Until the last 18 months or so, the airplane was the one place where you had no choice but to disconnect from your digital life.
If you’re lamenting the introduction of wireless on most of the major airlines, you probably skew a bit crotchety anyway. Face it: on a cross-country BOS>LAX trip, how else am I going to spend six hours? I might as well get some work done.
Over the past few hours, I’ve listened to a less-than-pristine audio broadcast of the Milwaukee Bucks playing the Boston Celtics, followed the NFL Draft on Twitter, shot off a few DMs to friends on the ground in Boston, wrote some JavaScript and knocked out a few emails.
Oh yeah, I peaked at LinkedIn and Facebook, and I wrote this blog post.
Spotty would be a generous way to describe the Internet connection at 35,000 feet, and it costs $17 on Virgin America. That seems a bit steep, but in the end it’s probably worth it.

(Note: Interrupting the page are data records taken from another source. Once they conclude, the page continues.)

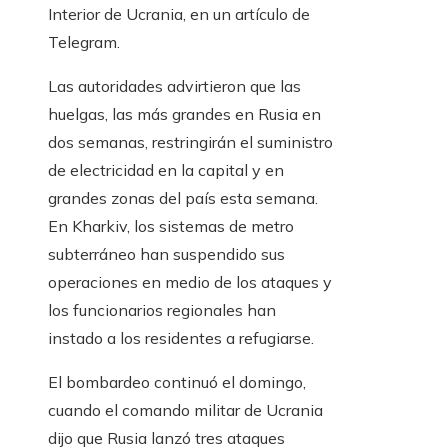
Interior de Ucrania, en un artículo de
Telegram.
Las autoridades advirtieron que las
huelgas, las más grandes en Rusia en
dos semanas, restringirán el suministro
de electricidad en la capital y en
grandes zonas del país esta semana.
En Kharkiv, los sistemas de metro
subterráneo han suspendido sus
operaciones en medio de los ataques y
los funcionarios regionales han
instado a los residentes a refugiarse.
El bombardeo continuó el domingo,
cuando el comando militar de Ucrania
dijo que Rusia lanzó tres ataques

I’d say I was relatively productive. The work-on-a-plane experience in 2012 is a somewhat reasonable facsimile of being at my desk at the office. You know, aside from occasional turbulence and wafting jet fuel.
With my noise-cancelling headphones, tonight, it’s just me, my music and my MacBook — and 150 silent strangers floating somewhere over the Midwest. Thankfully, I can still surround myself with my world back on planet Earth.
There’s something to be said for taking a digital vacation and going untethered. But that’s what tropical islands are for. I’m totally fine with staying connected up in the air.